Begin DATA SECTION

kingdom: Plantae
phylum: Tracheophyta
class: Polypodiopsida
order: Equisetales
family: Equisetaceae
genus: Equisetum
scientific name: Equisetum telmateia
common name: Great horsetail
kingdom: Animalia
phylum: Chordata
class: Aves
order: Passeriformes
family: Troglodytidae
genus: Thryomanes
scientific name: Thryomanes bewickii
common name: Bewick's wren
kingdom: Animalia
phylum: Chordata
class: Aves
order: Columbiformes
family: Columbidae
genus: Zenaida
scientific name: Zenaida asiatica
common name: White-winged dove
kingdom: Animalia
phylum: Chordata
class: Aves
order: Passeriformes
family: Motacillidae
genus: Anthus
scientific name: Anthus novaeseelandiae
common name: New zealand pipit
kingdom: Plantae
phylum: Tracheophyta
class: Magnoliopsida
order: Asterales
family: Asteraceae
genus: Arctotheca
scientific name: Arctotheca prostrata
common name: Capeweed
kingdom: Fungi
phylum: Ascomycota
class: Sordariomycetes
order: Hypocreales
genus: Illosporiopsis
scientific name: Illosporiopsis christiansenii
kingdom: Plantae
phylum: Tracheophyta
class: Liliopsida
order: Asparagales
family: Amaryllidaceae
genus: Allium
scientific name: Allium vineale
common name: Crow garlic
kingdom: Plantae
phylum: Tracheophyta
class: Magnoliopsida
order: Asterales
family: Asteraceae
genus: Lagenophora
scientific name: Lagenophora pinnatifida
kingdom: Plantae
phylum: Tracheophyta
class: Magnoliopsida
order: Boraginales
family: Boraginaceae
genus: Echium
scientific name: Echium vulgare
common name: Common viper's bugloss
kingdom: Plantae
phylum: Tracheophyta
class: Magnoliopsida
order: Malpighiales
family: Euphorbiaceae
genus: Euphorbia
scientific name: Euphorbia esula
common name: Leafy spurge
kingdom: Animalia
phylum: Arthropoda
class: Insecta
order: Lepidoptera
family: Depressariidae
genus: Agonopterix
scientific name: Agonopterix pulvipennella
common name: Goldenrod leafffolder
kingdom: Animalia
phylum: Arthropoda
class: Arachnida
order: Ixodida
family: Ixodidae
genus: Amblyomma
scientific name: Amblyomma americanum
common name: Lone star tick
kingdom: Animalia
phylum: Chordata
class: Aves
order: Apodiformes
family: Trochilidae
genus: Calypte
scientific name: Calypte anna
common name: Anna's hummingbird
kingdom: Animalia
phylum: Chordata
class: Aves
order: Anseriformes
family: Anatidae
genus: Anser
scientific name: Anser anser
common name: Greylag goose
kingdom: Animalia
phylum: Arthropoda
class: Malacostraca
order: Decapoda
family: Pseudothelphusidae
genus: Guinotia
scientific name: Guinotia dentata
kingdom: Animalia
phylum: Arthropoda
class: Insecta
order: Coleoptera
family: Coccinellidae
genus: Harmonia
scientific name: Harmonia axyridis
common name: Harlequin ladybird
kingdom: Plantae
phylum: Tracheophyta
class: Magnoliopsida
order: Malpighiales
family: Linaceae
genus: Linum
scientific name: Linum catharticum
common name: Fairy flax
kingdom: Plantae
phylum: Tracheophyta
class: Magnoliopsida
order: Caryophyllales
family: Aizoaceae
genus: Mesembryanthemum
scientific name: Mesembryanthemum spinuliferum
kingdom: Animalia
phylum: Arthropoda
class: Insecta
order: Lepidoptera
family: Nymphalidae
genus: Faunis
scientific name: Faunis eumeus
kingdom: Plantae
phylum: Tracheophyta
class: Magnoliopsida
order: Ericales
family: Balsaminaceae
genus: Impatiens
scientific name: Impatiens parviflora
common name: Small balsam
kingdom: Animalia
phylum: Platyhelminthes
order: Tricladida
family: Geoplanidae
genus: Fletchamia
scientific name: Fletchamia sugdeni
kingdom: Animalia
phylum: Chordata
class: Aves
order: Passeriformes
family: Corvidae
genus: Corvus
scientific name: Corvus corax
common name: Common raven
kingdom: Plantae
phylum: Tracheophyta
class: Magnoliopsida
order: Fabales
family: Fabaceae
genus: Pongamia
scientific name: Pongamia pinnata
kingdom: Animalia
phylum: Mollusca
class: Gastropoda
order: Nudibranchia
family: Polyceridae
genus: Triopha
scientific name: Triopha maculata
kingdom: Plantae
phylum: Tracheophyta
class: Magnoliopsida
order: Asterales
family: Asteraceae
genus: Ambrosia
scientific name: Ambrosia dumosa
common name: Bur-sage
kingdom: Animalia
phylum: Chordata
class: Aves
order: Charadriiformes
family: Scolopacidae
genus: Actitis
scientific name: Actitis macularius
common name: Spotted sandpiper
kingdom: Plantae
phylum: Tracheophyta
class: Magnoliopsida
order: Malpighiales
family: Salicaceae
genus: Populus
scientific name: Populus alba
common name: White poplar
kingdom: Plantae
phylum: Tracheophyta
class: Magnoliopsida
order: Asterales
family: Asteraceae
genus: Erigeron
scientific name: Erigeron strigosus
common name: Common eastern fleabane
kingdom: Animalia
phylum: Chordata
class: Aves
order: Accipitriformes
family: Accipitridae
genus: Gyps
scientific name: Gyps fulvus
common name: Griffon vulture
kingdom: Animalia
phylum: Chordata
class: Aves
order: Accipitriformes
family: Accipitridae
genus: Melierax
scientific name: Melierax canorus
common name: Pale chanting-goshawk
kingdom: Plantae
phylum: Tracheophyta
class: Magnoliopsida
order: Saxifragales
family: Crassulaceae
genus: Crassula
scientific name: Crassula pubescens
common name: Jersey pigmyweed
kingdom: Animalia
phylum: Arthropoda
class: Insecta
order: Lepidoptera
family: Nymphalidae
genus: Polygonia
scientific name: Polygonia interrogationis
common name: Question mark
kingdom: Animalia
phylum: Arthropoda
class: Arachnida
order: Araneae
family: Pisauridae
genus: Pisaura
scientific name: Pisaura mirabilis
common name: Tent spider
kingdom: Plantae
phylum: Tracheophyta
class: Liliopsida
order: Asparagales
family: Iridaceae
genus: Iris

End DATA SECTION

**PROBLEM REQUIREMENTS**
Can you repeat the material word for word, from the line containing "common name: Capeweed" up to and including the line containing "scientific name: Allium vineale"?

**COMPLETE ANSWER**
common name: Capeweed
kingdom: Fungi
phylum: Ascomycota
class: Sordariomycetes
order: Hypocreales
genus: Illosporiopsis
scientific name: Illosporiopsis christiansenii
kingdom: Plantae
phylum: Tracheophyta
class: Liliopsida
order: Asparagales
family: Amaryllidaceae
genus: Allium
scientific name: Allium vineale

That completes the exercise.